Currently in Twitter there is a single location attached to a user's profile.
This is not really well supported or exposed in the web interface, and most people don't know that you can use near:location as a Twitter search parameter, e.g. near:ottawa or near:45.44,-75.62
There are ways you can declare location changes in a particular tweet, e.g. the l: syntax, a Twitter nanoformat, but these are only supported by a few tools, not by Twitter directly.
The applications that I have seen with the most support for location information are smartphone Twitter clients, they typically have an icon to let you set your profile location to the current location (as determined by the phone), and some will let you do "nearby" searches based on your current location.

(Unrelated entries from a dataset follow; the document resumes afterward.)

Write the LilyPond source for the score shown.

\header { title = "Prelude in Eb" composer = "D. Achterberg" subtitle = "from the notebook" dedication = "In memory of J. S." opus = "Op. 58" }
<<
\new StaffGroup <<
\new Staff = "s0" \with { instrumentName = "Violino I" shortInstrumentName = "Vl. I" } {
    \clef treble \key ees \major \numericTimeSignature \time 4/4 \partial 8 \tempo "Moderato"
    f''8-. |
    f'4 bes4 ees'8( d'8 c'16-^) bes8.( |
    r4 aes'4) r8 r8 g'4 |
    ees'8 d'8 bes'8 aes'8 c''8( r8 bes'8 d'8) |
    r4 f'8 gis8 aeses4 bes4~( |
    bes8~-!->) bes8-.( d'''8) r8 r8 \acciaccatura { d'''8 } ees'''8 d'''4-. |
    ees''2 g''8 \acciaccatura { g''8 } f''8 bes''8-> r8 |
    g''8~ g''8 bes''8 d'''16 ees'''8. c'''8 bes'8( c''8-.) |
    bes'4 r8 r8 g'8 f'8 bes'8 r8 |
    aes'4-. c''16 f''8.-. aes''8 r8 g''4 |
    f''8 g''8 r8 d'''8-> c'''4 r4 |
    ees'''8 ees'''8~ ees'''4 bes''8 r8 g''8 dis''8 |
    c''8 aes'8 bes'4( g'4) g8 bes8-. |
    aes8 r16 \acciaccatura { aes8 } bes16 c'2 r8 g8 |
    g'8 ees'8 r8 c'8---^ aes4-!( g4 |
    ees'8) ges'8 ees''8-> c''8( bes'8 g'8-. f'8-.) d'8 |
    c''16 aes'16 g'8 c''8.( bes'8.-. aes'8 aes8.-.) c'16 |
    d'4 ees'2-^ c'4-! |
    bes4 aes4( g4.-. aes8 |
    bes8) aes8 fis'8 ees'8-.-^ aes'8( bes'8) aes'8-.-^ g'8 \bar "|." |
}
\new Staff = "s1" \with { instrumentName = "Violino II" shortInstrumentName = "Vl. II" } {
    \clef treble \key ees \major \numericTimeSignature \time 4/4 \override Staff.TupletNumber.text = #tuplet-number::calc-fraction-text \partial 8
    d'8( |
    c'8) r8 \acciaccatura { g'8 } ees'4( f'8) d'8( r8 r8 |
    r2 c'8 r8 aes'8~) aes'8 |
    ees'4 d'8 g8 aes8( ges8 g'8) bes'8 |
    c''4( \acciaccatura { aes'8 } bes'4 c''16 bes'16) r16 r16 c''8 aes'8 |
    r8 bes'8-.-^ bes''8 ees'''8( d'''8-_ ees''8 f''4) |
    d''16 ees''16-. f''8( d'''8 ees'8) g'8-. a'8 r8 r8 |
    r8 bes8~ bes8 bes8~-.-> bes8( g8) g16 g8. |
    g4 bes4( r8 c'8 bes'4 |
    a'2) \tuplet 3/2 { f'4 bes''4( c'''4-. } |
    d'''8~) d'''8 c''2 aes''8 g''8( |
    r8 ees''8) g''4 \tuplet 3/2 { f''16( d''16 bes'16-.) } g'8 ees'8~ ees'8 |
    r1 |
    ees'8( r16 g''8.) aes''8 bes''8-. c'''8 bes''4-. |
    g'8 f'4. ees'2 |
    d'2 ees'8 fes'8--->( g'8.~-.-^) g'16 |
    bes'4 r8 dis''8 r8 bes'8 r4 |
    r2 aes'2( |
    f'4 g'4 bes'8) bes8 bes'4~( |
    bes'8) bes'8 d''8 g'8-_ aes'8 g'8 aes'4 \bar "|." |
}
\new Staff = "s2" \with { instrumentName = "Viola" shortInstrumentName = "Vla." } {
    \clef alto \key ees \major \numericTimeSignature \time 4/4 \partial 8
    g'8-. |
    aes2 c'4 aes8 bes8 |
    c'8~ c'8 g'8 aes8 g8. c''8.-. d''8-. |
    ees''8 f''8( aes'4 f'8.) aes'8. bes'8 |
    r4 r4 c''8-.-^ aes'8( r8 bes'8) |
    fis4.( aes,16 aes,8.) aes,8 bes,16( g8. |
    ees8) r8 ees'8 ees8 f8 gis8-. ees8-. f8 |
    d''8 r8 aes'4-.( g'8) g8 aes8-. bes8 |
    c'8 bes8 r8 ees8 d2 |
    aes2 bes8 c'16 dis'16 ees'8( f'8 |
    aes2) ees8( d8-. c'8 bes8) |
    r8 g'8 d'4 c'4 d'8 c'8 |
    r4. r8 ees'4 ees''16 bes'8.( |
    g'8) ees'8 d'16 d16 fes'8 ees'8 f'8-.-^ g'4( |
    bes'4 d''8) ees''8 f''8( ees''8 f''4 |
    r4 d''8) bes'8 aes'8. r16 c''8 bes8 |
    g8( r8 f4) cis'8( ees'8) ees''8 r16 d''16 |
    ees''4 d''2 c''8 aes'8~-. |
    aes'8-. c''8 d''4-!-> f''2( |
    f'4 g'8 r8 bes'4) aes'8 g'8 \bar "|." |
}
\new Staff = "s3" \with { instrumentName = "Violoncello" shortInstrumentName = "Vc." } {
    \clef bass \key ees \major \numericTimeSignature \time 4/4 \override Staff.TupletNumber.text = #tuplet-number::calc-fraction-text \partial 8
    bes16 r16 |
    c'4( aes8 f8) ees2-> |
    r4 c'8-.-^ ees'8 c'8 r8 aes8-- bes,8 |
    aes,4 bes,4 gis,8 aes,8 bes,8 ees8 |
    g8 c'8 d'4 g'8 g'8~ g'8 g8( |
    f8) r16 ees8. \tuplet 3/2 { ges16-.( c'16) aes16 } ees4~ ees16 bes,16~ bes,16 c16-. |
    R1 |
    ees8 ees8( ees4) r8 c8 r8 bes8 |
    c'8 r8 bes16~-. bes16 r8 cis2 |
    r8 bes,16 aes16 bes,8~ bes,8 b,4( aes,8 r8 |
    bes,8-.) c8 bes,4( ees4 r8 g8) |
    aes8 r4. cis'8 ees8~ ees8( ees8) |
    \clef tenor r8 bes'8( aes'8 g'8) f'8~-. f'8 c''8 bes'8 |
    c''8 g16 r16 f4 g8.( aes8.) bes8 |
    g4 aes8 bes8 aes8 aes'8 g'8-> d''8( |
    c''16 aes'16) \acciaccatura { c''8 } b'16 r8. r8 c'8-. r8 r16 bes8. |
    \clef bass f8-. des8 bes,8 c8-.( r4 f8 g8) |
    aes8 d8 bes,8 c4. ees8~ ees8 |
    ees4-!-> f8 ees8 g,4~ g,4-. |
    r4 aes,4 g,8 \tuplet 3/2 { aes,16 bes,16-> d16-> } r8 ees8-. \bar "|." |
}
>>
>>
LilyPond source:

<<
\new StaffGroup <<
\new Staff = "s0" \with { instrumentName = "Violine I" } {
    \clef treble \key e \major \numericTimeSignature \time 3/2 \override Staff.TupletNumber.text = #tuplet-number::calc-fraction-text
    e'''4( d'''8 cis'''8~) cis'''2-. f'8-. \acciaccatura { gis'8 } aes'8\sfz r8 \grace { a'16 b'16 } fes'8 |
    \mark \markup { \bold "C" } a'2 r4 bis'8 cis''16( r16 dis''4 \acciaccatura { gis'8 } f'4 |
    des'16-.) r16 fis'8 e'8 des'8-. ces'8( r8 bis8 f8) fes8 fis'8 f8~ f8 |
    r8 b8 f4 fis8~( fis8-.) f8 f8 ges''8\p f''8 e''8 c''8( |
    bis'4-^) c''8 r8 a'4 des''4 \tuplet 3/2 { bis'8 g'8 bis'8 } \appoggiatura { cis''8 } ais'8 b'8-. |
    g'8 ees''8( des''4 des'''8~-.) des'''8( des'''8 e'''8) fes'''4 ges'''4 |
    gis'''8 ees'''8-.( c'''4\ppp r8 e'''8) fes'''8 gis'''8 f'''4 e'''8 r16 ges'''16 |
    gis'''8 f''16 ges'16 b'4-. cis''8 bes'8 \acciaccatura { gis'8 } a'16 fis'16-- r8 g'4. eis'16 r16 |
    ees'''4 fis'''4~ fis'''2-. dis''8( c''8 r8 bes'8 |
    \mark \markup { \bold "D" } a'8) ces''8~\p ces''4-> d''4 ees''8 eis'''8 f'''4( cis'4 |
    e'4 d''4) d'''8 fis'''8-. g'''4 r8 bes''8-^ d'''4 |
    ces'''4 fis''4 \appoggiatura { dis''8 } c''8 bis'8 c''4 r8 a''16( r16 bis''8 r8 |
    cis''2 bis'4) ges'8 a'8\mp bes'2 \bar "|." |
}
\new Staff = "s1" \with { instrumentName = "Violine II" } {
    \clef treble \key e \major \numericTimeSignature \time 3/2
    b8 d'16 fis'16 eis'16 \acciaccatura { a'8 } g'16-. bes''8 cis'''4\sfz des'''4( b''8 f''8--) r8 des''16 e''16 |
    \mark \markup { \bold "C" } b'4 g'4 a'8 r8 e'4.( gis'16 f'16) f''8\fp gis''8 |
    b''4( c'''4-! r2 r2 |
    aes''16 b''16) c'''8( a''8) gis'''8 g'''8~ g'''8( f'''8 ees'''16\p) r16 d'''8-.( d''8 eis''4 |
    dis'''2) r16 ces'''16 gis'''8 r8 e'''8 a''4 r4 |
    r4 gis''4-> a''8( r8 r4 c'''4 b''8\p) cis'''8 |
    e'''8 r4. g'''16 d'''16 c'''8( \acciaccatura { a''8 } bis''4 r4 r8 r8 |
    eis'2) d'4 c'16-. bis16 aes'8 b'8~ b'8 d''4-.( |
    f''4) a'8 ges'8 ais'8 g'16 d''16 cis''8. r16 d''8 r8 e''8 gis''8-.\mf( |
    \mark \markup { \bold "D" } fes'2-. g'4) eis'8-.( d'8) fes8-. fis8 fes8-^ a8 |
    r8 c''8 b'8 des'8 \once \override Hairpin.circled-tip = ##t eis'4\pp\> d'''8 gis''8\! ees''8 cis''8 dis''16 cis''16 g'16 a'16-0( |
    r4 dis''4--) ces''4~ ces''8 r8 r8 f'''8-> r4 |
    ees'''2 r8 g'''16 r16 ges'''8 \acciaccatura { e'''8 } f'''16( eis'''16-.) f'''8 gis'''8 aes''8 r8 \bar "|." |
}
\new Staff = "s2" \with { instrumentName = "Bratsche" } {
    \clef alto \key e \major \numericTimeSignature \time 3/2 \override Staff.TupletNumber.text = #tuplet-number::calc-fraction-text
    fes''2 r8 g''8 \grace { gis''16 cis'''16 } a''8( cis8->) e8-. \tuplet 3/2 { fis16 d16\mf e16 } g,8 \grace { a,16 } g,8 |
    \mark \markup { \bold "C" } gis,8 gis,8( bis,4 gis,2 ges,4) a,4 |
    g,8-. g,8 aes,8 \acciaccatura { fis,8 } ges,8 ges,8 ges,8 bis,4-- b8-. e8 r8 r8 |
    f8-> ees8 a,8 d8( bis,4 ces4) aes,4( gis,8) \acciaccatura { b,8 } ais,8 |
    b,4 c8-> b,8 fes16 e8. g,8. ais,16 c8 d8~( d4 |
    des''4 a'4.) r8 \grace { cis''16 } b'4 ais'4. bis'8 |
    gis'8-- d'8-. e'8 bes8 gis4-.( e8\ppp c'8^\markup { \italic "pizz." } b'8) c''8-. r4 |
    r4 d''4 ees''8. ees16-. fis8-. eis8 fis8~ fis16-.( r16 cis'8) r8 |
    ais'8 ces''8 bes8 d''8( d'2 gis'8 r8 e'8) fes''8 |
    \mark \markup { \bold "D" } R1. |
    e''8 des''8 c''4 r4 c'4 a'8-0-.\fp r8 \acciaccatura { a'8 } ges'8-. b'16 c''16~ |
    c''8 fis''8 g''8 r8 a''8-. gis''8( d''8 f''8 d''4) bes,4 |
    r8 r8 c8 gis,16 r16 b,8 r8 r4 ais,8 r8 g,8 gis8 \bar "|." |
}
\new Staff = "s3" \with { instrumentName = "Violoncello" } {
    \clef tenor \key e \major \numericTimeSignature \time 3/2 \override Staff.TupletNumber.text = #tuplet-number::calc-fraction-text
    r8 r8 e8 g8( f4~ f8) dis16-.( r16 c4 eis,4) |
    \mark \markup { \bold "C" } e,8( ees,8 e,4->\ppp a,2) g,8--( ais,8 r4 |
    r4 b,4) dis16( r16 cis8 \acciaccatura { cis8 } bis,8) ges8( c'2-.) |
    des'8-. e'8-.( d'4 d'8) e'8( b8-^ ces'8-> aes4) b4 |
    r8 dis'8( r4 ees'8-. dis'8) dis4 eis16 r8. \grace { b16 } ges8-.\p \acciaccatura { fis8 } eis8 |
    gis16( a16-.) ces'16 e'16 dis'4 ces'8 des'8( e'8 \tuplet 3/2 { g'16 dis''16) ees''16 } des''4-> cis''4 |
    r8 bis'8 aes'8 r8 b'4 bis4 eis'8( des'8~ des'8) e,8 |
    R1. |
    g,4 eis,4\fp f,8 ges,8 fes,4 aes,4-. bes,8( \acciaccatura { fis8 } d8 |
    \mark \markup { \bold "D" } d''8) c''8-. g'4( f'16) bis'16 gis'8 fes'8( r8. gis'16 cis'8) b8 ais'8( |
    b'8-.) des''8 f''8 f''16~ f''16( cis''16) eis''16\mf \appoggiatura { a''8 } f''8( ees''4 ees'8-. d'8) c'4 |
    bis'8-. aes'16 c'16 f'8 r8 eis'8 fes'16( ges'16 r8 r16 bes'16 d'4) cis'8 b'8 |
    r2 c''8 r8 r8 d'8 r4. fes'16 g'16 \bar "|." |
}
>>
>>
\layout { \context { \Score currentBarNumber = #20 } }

Providing location information for web apps has been difficult in the past because there was no API to ask the web browser where it was, but now geolocation is supported in Firefox, Safari, in Google Gears, and on various platforms. This is being enabled by a standard W3C Geolocation API.
Now Twitter has announced the rather more logical option of having a location attached to each tweet, rather than globally to your entire account. This is another step in adding more metadata attached to the raw 140 characters of a tweet. This will make possible lots of interesting tools, one obvious one being to display all of the tweets posted at a particular location.
This does of course have privacy implications - and I hope that the system will provide per-tweet opt-in to sharing of location, rather than a global opt-out. We need systems that understand you may want different granularity of sharing depending on your location - a typical example is that you may want to share your exact location when you're at a pub downtown so that friends can meet you, but you may want to share only city-level location or no info at all when you're at home.
There are already examples showing up of embedded location giving away rather more information than someone probably intended, such as a thief whose photo of stolen goods has embedded EXIF-GPS (via @jblyberg).
The official word from Twitter is
We're gearing up to launch a new feature which makes Twitter truly location-aware. A new API will allow developers to add latitude and longitude to any tweet. Folks will need to activate this new feature by choice because it will be off by default and the exact location data won't be stored for an extended period of time. However, if people do opt-in to sharing location on a tweet-by-tweet basis, compelling context will be added to each burst of information.
from Twitter blog - Location, Location, Location - August 20, 2009
Widely reported, e.g. PC World, New York Times, CNet.